A study found that 77 per cent of marketers plan to experiment with so-called ‘dream-tech’ advertising over the next three years.

Of course, it didn’t take big business long to work out a way to monetise dream incubation. In 2021, the three researchers were disheartened to see an advertisement for the beverage company Molson Coors appear before the Super Bowl. The campaign promised participants free beer for taking part in a dream incubation study involving dancing beer cans. (Zayn Malik and a talking fish were somehow also involved.)

The campaign wasn’t exactly a resounding success—Malik later said the project was “kinda messed up”, and Coors sales stayed more or less consistent with pre-inception levels. But the paper’s authors worry this may only be the start of a worrying trend, citing a 2021 study by the American Marketing Association that found that 77 per cent of marketers plan to experiment with so-called ‘dream-tech’ advertising over the next three years.

In response, they’ve penned an open letter (co-signed by 40 other scientists) denouncing dream-hacking advertisers, and arguing that the federal body in charge of advertising regulations in the US should work to ban dream hacking before more sophisticated means of incubation are developed.
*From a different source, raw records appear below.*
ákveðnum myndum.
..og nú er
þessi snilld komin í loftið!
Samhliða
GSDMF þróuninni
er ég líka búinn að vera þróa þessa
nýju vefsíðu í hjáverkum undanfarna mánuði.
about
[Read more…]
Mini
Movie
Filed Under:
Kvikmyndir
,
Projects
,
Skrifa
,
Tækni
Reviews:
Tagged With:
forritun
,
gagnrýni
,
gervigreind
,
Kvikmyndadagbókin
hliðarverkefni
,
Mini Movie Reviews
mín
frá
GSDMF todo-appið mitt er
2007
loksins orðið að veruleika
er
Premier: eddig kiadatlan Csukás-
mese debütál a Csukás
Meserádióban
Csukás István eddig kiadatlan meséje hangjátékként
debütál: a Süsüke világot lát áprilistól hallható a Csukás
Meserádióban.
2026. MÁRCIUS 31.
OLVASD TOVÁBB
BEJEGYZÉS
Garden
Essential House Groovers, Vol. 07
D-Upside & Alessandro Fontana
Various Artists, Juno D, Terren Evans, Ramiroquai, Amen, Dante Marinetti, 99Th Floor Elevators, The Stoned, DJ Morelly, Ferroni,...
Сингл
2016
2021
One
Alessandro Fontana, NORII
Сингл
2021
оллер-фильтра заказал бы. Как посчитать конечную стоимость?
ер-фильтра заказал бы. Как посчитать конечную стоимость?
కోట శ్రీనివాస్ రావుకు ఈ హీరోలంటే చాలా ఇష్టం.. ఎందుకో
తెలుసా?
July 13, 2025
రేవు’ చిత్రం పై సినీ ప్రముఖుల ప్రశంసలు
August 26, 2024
The authors are particularly worried that wearable technologies such as smartwatches could be used without our knowledge to monitor our sleep states and hack our dreams surreptitiously.

This isn’t the first time that such fears have been voiced. In the 1950s, a market researcher named James Vicary claimed to have boosted popcorn and Coca-Cola sales by flashing subliminal messages during film screenings, leading the US government to worry about the possibility of communistic brainwashing should the USSR ever get its hands on the technology. They needn’t have worried; Vicary later admitted he'd faked his study, and subsequent research has shown the effects of subliminal messaging to be so weak as to be more or less non-existent.

Dream incubation, on the other hand, could well prove more effective—if a couple of masters’ students are able to insert tigers into people’s dreams, it seems plausible that popcorn and Coke may be around the corner. As the authors write, “We now find ourselves on a very slippery slope. Where we slide to, and at what speed, depends on what actions we choose to take in order to protect our dreams.”